(Records from a collection)
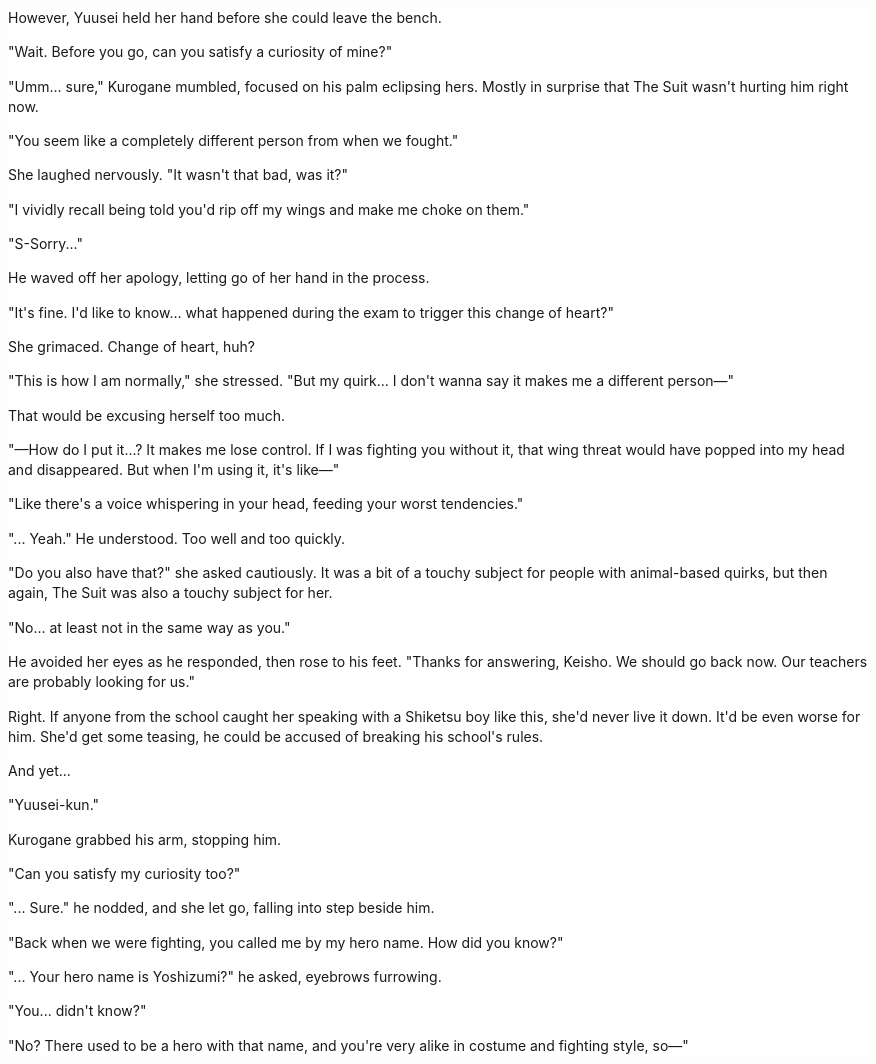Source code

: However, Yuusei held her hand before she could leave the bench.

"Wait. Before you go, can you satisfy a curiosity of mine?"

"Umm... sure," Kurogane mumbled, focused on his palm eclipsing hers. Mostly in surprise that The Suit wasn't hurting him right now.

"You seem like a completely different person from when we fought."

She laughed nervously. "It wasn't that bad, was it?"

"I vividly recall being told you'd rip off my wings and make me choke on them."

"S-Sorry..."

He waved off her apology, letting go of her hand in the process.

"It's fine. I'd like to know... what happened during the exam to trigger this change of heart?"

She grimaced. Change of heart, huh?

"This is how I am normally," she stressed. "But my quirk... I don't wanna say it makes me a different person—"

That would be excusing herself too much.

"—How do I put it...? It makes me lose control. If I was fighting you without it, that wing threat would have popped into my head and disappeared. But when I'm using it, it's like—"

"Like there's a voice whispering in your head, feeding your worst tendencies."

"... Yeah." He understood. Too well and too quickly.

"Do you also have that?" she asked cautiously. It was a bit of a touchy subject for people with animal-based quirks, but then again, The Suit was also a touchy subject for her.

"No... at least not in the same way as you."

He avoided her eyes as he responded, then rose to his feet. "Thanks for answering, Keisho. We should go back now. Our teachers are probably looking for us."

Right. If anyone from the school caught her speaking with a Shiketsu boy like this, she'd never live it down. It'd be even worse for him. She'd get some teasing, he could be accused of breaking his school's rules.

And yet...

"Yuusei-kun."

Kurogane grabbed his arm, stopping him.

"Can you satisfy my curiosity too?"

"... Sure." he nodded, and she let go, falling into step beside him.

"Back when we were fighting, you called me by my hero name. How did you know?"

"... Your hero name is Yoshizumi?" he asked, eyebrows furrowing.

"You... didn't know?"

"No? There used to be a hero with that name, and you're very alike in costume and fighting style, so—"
---
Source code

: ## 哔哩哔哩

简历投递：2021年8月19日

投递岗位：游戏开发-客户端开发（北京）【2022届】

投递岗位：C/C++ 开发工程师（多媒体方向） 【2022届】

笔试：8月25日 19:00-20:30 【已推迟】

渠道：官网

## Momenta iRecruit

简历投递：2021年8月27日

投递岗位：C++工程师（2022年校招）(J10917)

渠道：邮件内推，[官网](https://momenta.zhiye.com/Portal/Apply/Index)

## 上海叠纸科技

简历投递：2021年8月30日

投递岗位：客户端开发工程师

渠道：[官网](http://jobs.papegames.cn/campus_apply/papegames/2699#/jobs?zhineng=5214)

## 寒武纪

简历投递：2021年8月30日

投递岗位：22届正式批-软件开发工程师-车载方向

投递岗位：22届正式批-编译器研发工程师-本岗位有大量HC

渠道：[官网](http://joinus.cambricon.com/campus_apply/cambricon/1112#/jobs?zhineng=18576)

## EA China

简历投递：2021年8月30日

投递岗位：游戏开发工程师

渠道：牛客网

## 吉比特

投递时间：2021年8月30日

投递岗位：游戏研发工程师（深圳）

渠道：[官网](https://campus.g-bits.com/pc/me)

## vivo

WHAT THIS TASK INVOLVES >>
Your answer must consist solely of the lines above between the line holding "there's a voice" and the line holding "There used to", inclusive, copied exactly.

EXERCISE RESPONSE >>
"Like there's a voice whispering in your head, feeding your worst tendencies."

"... Yeah." He understood. Too well and too quickly.

"Do you also have that?" she asked cautiously. It was a bit of a touchy subject for people with animal-based quirks, but then again, The Suit was also a touchy subject for her.

"No... at least not in the same way as you."

He avoided her eyes as he responded, then rose to his feet. "Thanks for answering, Keisho. We should go back now. Our teachers are probably looking for us."

Right. If anyone from the school caught her speaking with a Shiketsu boy like this, she'd never live it down. It'd be even worse for him. She'd get some teasing, he could be accused of breaking his school's rules.

And yet...

"Yuusei-kun."

Kurogane grabbed his arm, stopping him.

"Can you satisfy my curiosity too?"

"... Sure." he nodded, and she let go, falling into step beside him.

"Back when we were fighting, you called me by my hero name. How did you know?"

"... Your hero name is Yoshizumi?" he asked, eyebrows furrowing.

"You... didn't know?"

"No? There used to be a hero with that name, and you're very alike in costume and fighting style, so—"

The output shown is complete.